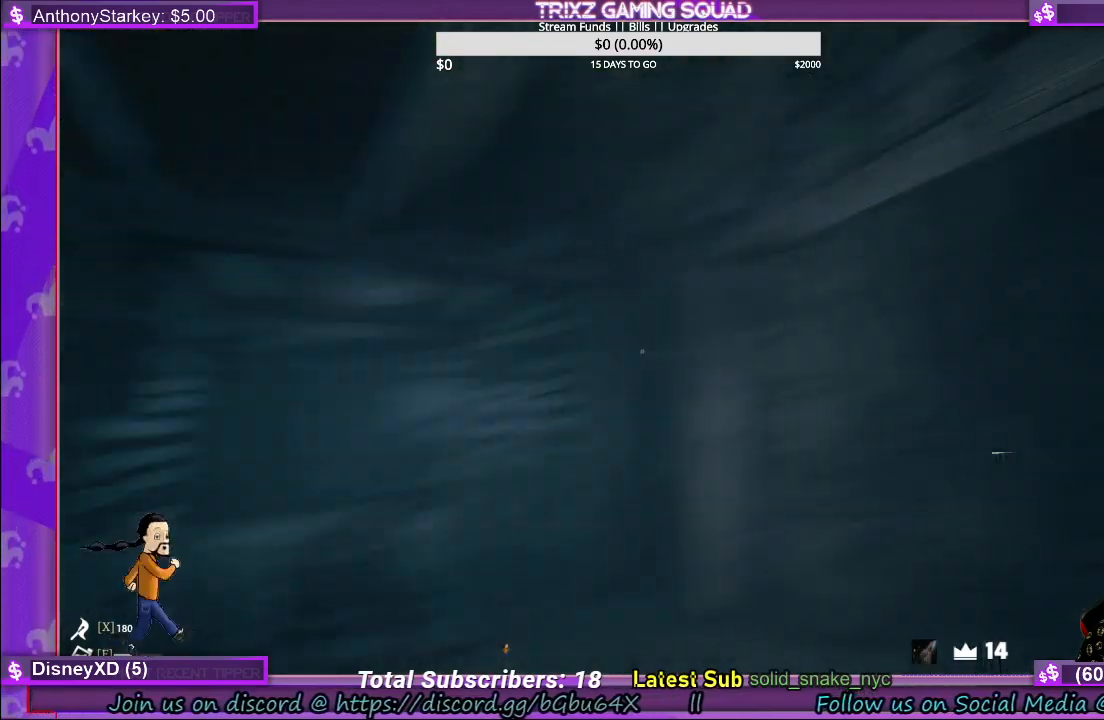
{"keys": ["shift", "w"], "mouse": [], "events": [[100, "shift", "down"]]}
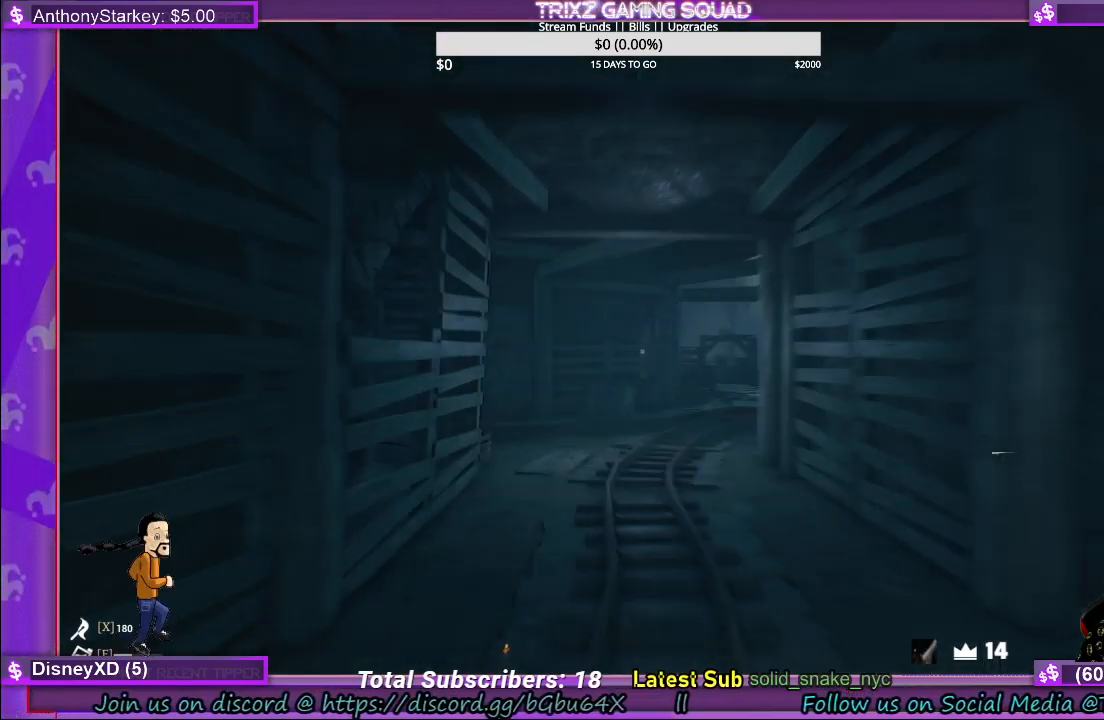
{"keys": ["shift", "w"], "mouse": [], "events": []}
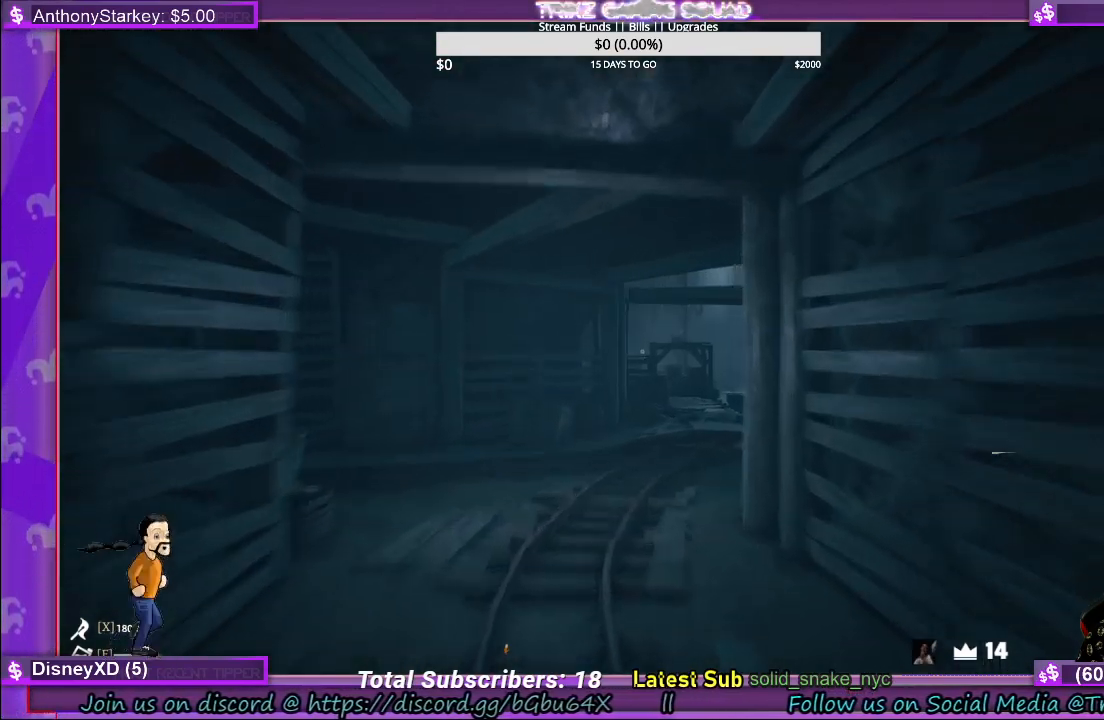
{"keys": ["d", "shift", "w"], "mouse": [], "events": [[500, "d", "down"]]}
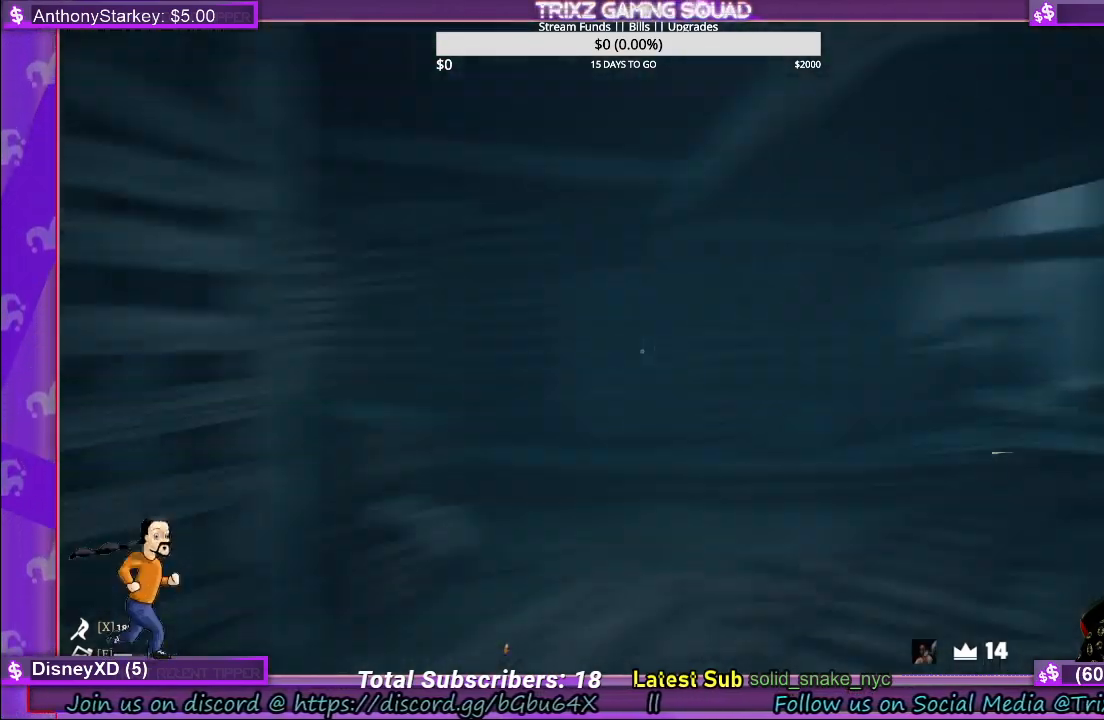
{"keys": ["d", "shift", "w"], "mouse": [], "events": []}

# # # # # # #

:: Task item ::
Transcribe everything above exactly. Do not include the pictures.

:: Written solution ::
{"keys": ["shift", "w"], "mouse": [], "events": [[100, "shift", "down"]]}
{"keys": ["shift", "w"], "mouse": [], "events": []}
{"keys": ["d", "shift", "w"], "mouse": [], "events": [[500, "d", "down"]]}
{"keys": ["d", "shift", "w"], "mouse": [], "events": []}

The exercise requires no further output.